Universitas Negeri Semarang bekerja sama dengan Jaringan Gusdurian dan Polda Jawa Tengah untuk mendeteksi dan menangkal radikalisme di perguruan tinggi.
Mengawali kerja sama dalam pemcegahan radikalisme di kampus dan membangun apersepsi bersama, UNNES menyelenggarakan seminar daring bertajuk “Pencegahan Radikalisme di Perguruan Tinggi”, dengan narasumber Irjen Pol Ahmad Luthfi (Kapolda Jawa Tengah), Alissa Wahid (Koordinator Nasional Jaringan Gusdurian), Nusron Wahid (Anggota DPR RI), dan Ali Masyhar Mursyid (Direktur Pusat Studi Antiradikalisme dan Terorisme FH UNNES). Selasa (4/8).
Rektor UNNES Prof Dr Fathur Rokhman menyampaikan bahwa para narasumber memiliki kapasitas dan gerakan nyata dalam penanggunangan radikalisme.
“Sebagaimana diketahui, Ibu Alissa Wahid sebagai Koordinator Nasional Jaringan Gusdurian, Jaringan Gusdurian memiliki pengalaman panjang dalam mempromosikan moderasi beragama, Bapak Irjen Pol Ahmad Luthfi sebagai Kapolda Jawa Tengah terus melakukan gerakan pencegahan terorisme, Bapak Nusron Wahid anggota DPR RI yang berbasis pesantren terus menggelorakan cinta NKRI, dan Pak Ali Masyhar Mursyid dosen muda sekaligus Direktur Pusat Studi Antiradikalisme dan Terorisme UNNES,” terang Prof Fathur Rokhman.
Menurut Alissa Wahid ada tiga persoalan utama yang dihadapi masyarakat Indonesia yaitu mayoratorianisme, sentimen primordial, dan ekslusivisme beragama.
Ia memandang tiga masalah tersebut memiliki kaitan erat dengan perguruan tinggi sehingga perlu tindakan konkret untuk menyikapinya.
Pihaknya memetakan pola radikalisasi di perguruan tinggi terjadi dalam sejumlah tahap. Pertama, melalui pendekatan personal. Kedua, penanaman ideologi ekslusivisme beragama. Ketiga, membangun kebanggaan sebagai diri atau umat terpilih.
Setelah itu, biasanya dilakukan penanaman visi “perjuangan”. Kelima, penugasan sebagai kader perjuangan. Keenam, menggerakkan masyarakat.

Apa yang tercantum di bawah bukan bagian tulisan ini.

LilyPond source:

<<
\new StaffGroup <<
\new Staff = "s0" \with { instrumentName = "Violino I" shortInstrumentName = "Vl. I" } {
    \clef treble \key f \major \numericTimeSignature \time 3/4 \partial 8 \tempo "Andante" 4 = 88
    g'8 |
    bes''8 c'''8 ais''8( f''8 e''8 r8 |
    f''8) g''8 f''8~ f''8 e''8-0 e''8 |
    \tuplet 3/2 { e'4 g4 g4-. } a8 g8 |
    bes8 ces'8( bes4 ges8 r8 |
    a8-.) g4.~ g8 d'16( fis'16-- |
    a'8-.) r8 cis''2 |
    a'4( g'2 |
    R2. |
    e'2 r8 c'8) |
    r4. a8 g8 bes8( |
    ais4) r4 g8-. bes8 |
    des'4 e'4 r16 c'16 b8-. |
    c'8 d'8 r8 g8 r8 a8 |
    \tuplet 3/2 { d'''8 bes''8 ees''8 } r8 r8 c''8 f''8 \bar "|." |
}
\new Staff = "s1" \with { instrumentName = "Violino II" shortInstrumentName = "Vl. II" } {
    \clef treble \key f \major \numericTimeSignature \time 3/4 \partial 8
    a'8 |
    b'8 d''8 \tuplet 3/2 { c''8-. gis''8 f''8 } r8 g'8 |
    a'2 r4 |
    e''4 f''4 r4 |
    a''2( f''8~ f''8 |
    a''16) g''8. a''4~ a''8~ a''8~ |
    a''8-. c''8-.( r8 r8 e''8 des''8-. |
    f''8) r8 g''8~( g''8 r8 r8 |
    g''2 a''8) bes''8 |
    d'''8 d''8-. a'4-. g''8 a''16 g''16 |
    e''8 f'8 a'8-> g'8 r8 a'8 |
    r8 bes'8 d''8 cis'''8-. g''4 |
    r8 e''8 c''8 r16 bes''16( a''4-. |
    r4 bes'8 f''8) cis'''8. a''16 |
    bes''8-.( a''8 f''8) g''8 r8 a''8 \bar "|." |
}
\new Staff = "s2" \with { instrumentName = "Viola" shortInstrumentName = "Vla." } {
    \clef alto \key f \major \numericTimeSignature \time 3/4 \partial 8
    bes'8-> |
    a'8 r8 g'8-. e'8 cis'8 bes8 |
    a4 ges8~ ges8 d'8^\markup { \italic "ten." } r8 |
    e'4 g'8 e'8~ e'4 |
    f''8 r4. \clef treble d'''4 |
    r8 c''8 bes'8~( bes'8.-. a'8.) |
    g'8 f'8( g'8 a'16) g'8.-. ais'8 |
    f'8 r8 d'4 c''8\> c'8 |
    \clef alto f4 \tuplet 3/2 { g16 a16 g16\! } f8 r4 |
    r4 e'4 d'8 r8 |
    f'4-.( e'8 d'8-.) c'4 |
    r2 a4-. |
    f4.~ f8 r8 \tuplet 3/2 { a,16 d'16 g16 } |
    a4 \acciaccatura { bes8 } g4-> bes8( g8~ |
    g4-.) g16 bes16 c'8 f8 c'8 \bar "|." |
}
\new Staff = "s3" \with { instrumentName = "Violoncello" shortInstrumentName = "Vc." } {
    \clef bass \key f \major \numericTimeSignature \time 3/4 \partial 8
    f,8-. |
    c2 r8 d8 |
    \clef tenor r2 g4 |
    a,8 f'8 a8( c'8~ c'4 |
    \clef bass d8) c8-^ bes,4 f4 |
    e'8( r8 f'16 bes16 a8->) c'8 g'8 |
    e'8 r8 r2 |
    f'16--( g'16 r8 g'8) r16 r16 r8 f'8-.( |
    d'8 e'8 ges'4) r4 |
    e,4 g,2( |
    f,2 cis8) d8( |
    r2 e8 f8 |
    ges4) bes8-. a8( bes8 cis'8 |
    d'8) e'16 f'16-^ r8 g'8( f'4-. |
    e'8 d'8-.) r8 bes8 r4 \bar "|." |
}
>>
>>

Untuk menyikapi itu, Jaringan Gusdurian selama ini giat mempromosikan moderasi beragama di masyarakat.
Sementara itu, Kapolda Jawa Tengah Irjen Pol A. Luthfi mengungkapkan bahwa pihaknya telah melakukan dua pendekatan yaitu pendekatan lembut (soft approach) dan pendekatan keras (hard approach).
Menurutnya, dalam mengoptimalkan Gerakan soft tersebut kampus harus memberikan pendampingan yang intensif kepada organisasi mahasiswa dari dosen yang kompeten. Hal itu diperlukan agar potensi sekecil apa pun radikalisme di perguruan tinggi dapat segera diketahui.
Menurut Prof Fathur Rokhman bagi Unnes, potensi radikalisme telah menjadi bahan perhatian sejak lama. Untuk mempromsoikan kehidupan beragama yang moderat UNNES membangun kemitraan dengan sejumlah pesantren, kepolisian, dan Badan Nasional Penanggulangan Terorisme (BNPT). UNNES Juga Pusat Studi Radikalisme dan Teorisme.
“Selain bekerja sama dengan berbagai pihak Unnes juga mendirikan Pusat Studi Radikalisme dan Teorisme (Pusara). Saya turut menjadi pencetus gerakan Pusara, dari Semarang untuk Indonesia yang berisi ikrar masyarakat perguruan tinggi di Indonesia menjaga keutuhan NKRI dan melawan gerakan radikal di kampus. Fokus kegiatan kemahasiswaan di UNNES adalah karakter dan prestasi. Dalam hal ini, salah satu karakter utama yang ditanamkan adalah nasionalisme.